"""

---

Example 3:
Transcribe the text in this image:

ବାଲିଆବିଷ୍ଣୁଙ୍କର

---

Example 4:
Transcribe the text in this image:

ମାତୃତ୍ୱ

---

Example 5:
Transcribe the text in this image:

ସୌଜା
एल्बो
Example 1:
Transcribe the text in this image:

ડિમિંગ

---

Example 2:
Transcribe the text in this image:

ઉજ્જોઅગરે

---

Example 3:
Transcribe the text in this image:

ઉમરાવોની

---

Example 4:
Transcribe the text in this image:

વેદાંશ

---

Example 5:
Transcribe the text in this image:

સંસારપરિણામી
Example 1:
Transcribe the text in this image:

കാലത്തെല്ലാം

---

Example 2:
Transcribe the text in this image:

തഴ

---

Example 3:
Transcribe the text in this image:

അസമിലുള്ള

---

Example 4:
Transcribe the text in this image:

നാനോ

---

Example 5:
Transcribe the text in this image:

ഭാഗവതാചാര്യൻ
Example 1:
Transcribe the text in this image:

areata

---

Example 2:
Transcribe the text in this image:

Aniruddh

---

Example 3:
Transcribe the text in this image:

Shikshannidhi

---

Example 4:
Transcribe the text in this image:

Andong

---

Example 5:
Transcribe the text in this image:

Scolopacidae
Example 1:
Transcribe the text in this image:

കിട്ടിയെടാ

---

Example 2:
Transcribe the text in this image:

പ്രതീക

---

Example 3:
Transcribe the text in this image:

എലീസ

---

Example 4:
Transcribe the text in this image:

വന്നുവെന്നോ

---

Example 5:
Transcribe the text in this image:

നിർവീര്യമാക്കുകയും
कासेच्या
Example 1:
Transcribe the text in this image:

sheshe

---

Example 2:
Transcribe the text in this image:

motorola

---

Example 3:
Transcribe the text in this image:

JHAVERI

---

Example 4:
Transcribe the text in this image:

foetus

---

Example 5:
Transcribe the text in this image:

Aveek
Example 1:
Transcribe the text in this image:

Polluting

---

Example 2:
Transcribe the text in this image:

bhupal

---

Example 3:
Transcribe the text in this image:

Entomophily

"""

• **What is being asked**: Down to the last line, return the data above exactly.

• **Solution for this exercise**:
---

Example 3:
Transcribe the text in this image:

ବାଲିଆବିଷ୍ଣୁଙ୍କର

---

Example 4:
Transcribe the text in this image:

ମାତୃତ୍ୱ

---

Example 5:
Transcribe the text in this image:

ସୌଜା
एल्बो
Example 1:
Transcribe the text in this image:

ડિમિંગ

---

Example 2:
Transcribe the text in this image:

ઉજ્જોઅગરે

---

Example 3:
Transcribe the text in this image:

ઉમરાવોની

---

Example 4:
Transcribe the text in this image:

વેદાંશ

---

Example 5:
Transcribe the text in this image:

સંસારપરિણામી
Example 1:
Transcribe the text in this image:

കാലത്തെല്ലാം

---

Example 2:
Transcribe the text in this image:

തഴ

---

Example 3:
Transcribe the text in this image:

അസമിലുള്ള

---

Example 4:
Transcribe the text in this image:

നാനോ

---

Example 5:
Transcribe the text in this image:

ഭാഗവതാചാര്യൻ
Example 1:
Transcribe the text in this image:

areata

---

Example 2:
Transcribe the text in this image:

Aniruddh

---

Example 3:
Transcribe the text in this image:

Shikshannidhi

---

Example 4:
Transcribe the text in this image:

Andong

---

Example 5:
Transcribe the text in this image:

Scolopacidae
Example 1:
Transcribe the text in this image:

കിട്ടിയെടാ

---

Example 2:
Transcribe the text in this image:

പ്രതീക

---

Example 3:
Transcribe the text in this image:

എലീസ

---

Example 4:
Transcribe the text in this image:

വന്നുവെന്നോ

---

Example 5:
Transcribe the text in this image:

നിർവീര്യമാക്കുകയും
कासेच्या
Example 1:
Transcribe the text in this image:

sheshe

---

Example 2:
Transcribe the text in this image:

motorola

---

Example 3:
Transcribe the text in this image:

JHAVERI

---

Example 4:
Transcribe the text in this image:

foetus

---

Example 5:
Transcribe the text in this image:

Aveek
Example 1:
Transcribe the text in this image:

Polluting

---

Example 2:
Transcribe the text in this image:

bhupal

---

Example 3:
Transcribe the text in this image:

Entomophily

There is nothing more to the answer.